Wednesday, June 6, 2007
But he's NOT! Ha!
On second thought, perhaps it was a race. Perhaps these little tiny chickens with their white and brown feathers decided, hey, let's go to that land that no one believes is there and we can do what ever we want. We can party all we want...We can eat all we want....Heck, we can do whatever we want!
So, they get on their little raft made of tiny twigs they gathered and they set sail. So, maybe after a day or two, they see some huge ships. The Nina the Pinta and Santa Maria are all lined up, floating along, with its crew singing some merry songs and drinking some liquor. When all of a sudden, Columbus looks down into the water.
"Hello there little birds, what is it you're doing?" Columbus may have asked. "Are you sailing to the the Indies?"
And the little birds would respond, "No, sir, we're going to the New World which will be named America, though It should be named after us, since we'll get there first! We'll race you!"
And Columbus, being a man who could never turn up a good race nor a bet, decides, what the heck, they're just birds.
So, they're floating along and singing their songs when finally, they reach land. "We've made it!" Columbus cries! "And we've beaten those stupid chickens!"
And while Columbus laughs and parties on and on, he hears a soft cluck. "Bout time you showed up!"
Monday, June 4, 2007
***2 Hours Later***
Or perhaps three, I don't know. I may have blacked out. You see, I was on my way to learn how to fly, and you know what they say about being pushed out of the nest. You've just got to go and do it. So, I had my pack on my back, parachute ready to go and I had my trust compass so I could know where I was going, when all of a sudden, I fell.
No, I didn't fall off the cliff, though after my acting career, I'll bet all of you wished I did, but I fell on the cliff, face down into the dirt and the muck and the mud.
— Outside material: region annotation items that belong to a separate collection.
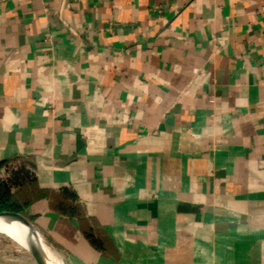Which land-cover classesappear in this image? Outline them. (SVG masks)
<instances>
[{"label":"crops","instance_id":"obj_1","mask_svg":"<svg viewBox=\"0 0 264 264\" xmlns=\"http://www.w3.org/2000/svg\"><path fill=\"white\" fill-rule=\"evenodd\" d=\"M0 173L49 264H264V0H0Z\"/></svg>","mask_w":264,"mask_h":264},{"label":"rangeland","instance_id":"obj_2","mask_svg":"<svg viewBox=\"0 0 264 264\" xmlns=\"http://www.w3.org/2000/svg\"><path fill=\"white\" fill-rule=\"evenodd\" d=\"M13 179L12 177L7 176L6 173H0V188L3 187V189L0 190L4 193L3 198L5 203L8 206L11 205L16 208L17 212L15 213L22 215V208L24 206V201L27 199V196H25V193H23L21 189L18 190L17 187H13V185L15 184L13 183ZM0 250L3 251L6 257L22 259L23 257L31 256V254L27 250L21 247L11 237L3 233H0Z\"/></svg>","mask_w":264,"mask_h":264},{"label":"bare ground","instance_id":"obj_3","mask_svg":"<svg viewBox=\"0 0 264 264\" xmlns=\"http://www.w3.org/2000/svg\"><path fill=\"white\" fill-rule=\"evenodd\" d=\"M26 228L21 222L9 218H0V233L6 234L16 241L21 247L30 253V249L26 243ZM33 241L38 249L46 254L45 247L38 236L32 234ZM44 254V255H45ZM49 255V254H48ZM47 255V256H48ZM47 259V258H46Z\"/></svg>","mask_w":264,"mask_h":264},{"label":"water","instance_id":"obj_4","mask_svg":"<svg viewBox=\"0 0 264 264\" xmlns=\"http://www.w3.org/2000/svg\"><path fill=\"white\" fill-rule=\"evenodd\" d=\"M0 218H9L21 222V224H23V226L26 228V243L30 249V254L35 260V262L37 264H49L46 258L44 257L43 253L35 245L32 238V234H34L32 227L23 215L15 212L2 211L0 212Z\"/></svg>","mask_w":264,"mask_h":264},{"label":"trees","instance_id":"obj_5","mask_svg":"<svg viewBox=\"0 0 264 264\" xmlns=\"http://www.w3.org/2000/svg\"><path fill=\"white\" fill-rule=\"evenodd\" d=\"M0 189H3V187H1ZM3 196H4V193L1 192V190H0V212H2V211L17 212L16 208H14L11 205L8 206L5 203Z\"/></svg>","mask_w":264,"mask_h":264}]
</instances>
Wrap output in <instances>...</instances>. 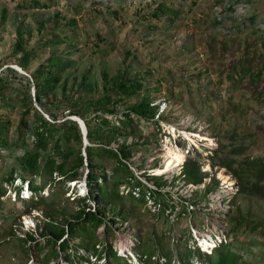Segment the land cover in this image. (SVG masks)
Masks as SVG:
<instances>
[{
    "label": "rangeland",
    "instance_id": "1",
    "mask_svg": "<svg viewBox=\"0 0 264 264\" xmlns=\"http://www.w3.org/2000/svg\"><path fill=\"white\" fill-rule=\"evenodd\" d=\"M19 1L0 0V11L2 7L7 8L6 20L0 24V69L10 66L32 79L33 69L39 63L46 62L48 55L72 47L65 40L38 46L47 34L46 28L38 27L39 17L43 21L52 22L54 13L60 12L62 24L56 29L61 30L64 27L67 33L70 28L64 19L74 17L81 41L72 55L81 53L82 59L74 63L57 85V100L70 101L72 96L80 94L78 87L83 73L88 75L93 85V89L87 90L88 93L95 94L101 92L105 82L109 84L108 80L114 74L136 73L149 79L143 92L148 95L157 93L159 96L160 115L157 112L154 116V119H158L159 127L154 121L141 119V133L138 131L137 136L139 134L141 139L148 138L151 143L131 157L139 159L140 154L143 156L142 159L135 160V172L143 180L146 178L142 174L144 172H163L170 179L173 173H177L180 163L163 171L168 146L180 147L184 157L200 160L202 169L209 172L204 180L211 182L213 178L217 179L216 190L206 193L211 202L205 210L209 211L206 214L211 218L208 217V222L204 220L205 230L200 233L212 236L213 232L217 234L219 231L224 234L228 225L234 222L232 217H228L240 213L245 220L251 219L258 223L252 229H243L245 231L242 230V234H235L231 240V247L241 253L238 262H264V233L258 230L264 223V179L261 180L263 188L256 190L251 183L256 178L258 168H246L242 175L247 182L245 189L241 190L237 175L231 167L210 163L215 150L221 147L222 152L227 153L231 147L236 146L240 147L239 152L231 153L229 150L230 157L234 158L232 167L243 159L252 157H261L264 160V65L261 66L260 77L254 84H250L248 77H245L233 87L227 77L228 65L238 59L244 50L254 53L252 47L264 39V0H164L167 4L182 6L181 13L170 22L163 20L164 15L160 21L147 16L156 3L162 0H54L47 7L39 8H19L16 5ZM114 9L116 13L112 12ZM17 26L20 29H29L30 35H26L28 30H23L25 43L36 45L35 55L27 66H22L24 72L16 67L21 51H14L13 48L18 34ZM96 47L102 49V52L95 51ZM257 54L255 52L252 57V64L257 65L256 68L260 66L255 62ZM158 84L160 91L155 89ZM31 89L33 92L32 80ZM138 97L133 96V100ZM34 104L40 106L36 101ZM0 113L11 119L12 135L20 114V106L1 107ZM70 116L72 114L64 117ZM109 116L114 117L112 114ZM194 132L201 137L192 136L189 139L187 133ZM177 137L182 145L176 142ZM127 139L129 141L131 135ZM184 139L191 141L193 145L198 144L203 157L193 150L186 153L185 147L190 146H184ZM112 143L111 141V146ZM11 150L13 148L0 150V180L14 163ZM18 181V177L13 183L1 181L5 192L0 195V264H39L46 247L39 253L34 248L24 251L20 240L28 241L31 234L40 243L43 242L45 237L40 231L44 217L51 214L50 217L54 220L62 221L64 211H71L78 206L81 194L86 201H95L88 196L89 188L83 174L73 180L62 181V192L57 184L48 185L46 176H37V183H41L43 187L40 191L43 203L32 208L29 213H22V200L14 184ZM200 183L198 192L192 195L185 192L181 178L165 188L170 189L175 201L180 194L184 199L191 200L204 193L205 186ZM214 191L220 193L222 198H211ZM23 194L30 196L33 193L25 190ZM147 207H153V203L148 202ZM147 207L142 203L137 204L134 207L135 213L128 218L129 223L113 224V243L124 253L129 251L132 244V232L141 235V239L154 236L157 239L159 231L165 230L167 236L164 242L159 243L165 248L172 247L176 252L174 234L182 228L190 227L192 222L181 219L180 222L173 223L171 217L163 220V212L161 217H155ZM218 211H226L227 217H220L217 215ZM98 230L102 231V228L99 226ZM155 240L151 242L154 243ZM180 247L182 249L183 245ZM196 256L198 255L193 254L190 257L196 259ZM61 258H52L50 263L64 262ZM173 261L180 263L176 259Z\"/></svg>",
    "mask_w": 264,
    "mask_h": 264
},
{
    "label": "trees",
    "instance_id": "2",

And I lay there, for a moment, wondering what type of omen that was and I decided to think it was a good one. A lucky one. If I fell on land, I wouldn't fall from the sky, or so I thought.
So, I stood up, took a jump and flapped my arms like a rabid dog in heat trying to find a mate. And like that dog, who found no one due to the rabies, I fell, no I crashed. I kept on falling, and falling and falling. So I flapped my arms harder and harder, and to my surprise....I continued to FALL!
How Dare Gravity take away from my flying lessons! How DARE IT!!!! So, i pull my parachute, which I just remembered was on my back, and I fell slowly down to the water. I made it in without a splash, but the parachute, that's another story.
Thus, I have come home, dripping wet and soggy from my day of flying. I'm a bit down, but I'm not going to give up. Not now, Not ever. I'm determined to learn how to fly, especially when I can barely walk.